La comunità internazionale concorda sulla necessità di aumentare gli sforzi al fine di garantire l’accesso alla digitalizzazione ai paesi più svantaggiati, provando a sradicare la povertà, investendo sulla tutela della salute e del benessere, sull’accesso all’istruzione e riducendo le disuguaglianze: potenziare, quindi, l’informazione e la comunicazione e realizzare la trasformazione che l’Agenda 2030 (un programma d’azione per le persone, il pianeta e la prosperità sottoscritto nel settembre 2015 dai governi dei 193 Paesi membri dell’ONU) richiede.

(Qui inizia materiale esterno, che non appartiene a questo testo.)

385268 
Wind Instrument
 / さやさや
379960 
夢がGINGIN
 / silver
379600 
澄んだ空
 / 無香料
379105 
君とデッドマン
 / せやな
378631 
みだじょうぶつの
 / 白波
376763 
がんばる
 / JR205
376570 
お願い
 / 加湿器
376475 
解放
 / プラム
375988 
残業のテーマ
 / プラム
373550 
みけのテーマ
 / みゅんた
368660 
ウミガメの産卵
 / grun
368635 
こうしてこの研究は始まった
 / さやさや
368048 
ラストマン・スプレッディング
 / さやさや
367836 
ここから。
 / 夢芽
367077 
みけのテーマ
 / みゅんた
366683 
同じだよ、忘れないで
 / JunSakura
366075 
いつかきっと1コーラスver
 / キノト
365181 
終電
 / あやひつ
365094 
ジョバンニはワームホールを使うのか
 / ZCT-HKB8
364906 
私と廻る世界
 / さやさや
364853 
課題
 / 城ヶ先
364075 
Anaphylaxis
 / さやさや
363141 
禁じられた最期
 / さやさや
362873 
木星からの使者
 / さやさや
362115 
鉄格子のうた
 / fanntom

Appare, così, importante ricordare quanto recita il primo articolo della Dichiarazione sul Diritto allo Sviluppo, adottata nel 1986 dall’Assemblea Generale dell’ONU: “Il diritto allo sviluppo è un diritto umano inalienabile in virtù del quale ogni persona umana e tutti i popoli sono legittimati a partecipare, a contribuire e a beneficiare dello sviluppo economico, sociale, culturale e politico, in cui tutti i diritti umani e tutte le libertà fondamentali possano essere pienamente realizzati”. La Decisione del Parlamento Europeo e del Consiglio del 16 aprile 2014, Decisione (UE) n. 472/2014, che proclama il 2015 come Anno Europeo per lo Sviluppo, proponeva proprio il raggiungimento di alcuni obiettivi: informare i cittadini dell’Unione circa la cooperazione allo sviluppo dell’Unione e degli Stati membri, sottolineando i risultati che l’Unione, di concerto con gli Stati membri, ha conseguito; promuovere la partecipazione diretta, il pensiero critico e l’interesse attivo dei cittadini dell’Unione e delle parti interessate in materia di cooperazione allo sviluppo;
aumentare la consapevolezza dei benefici della cooperazione allo sviluppo dell’Unione, non solo per i beneficiari dell’assistenza allo sviluppo ma anche per i cittadini dell’Unione. Non possiamo più permetterci di rimanere indifferenti di fronte alla sofferenza e alle violazioni dei diritti e della dignità umana che ancora si verificano in numerose comunità.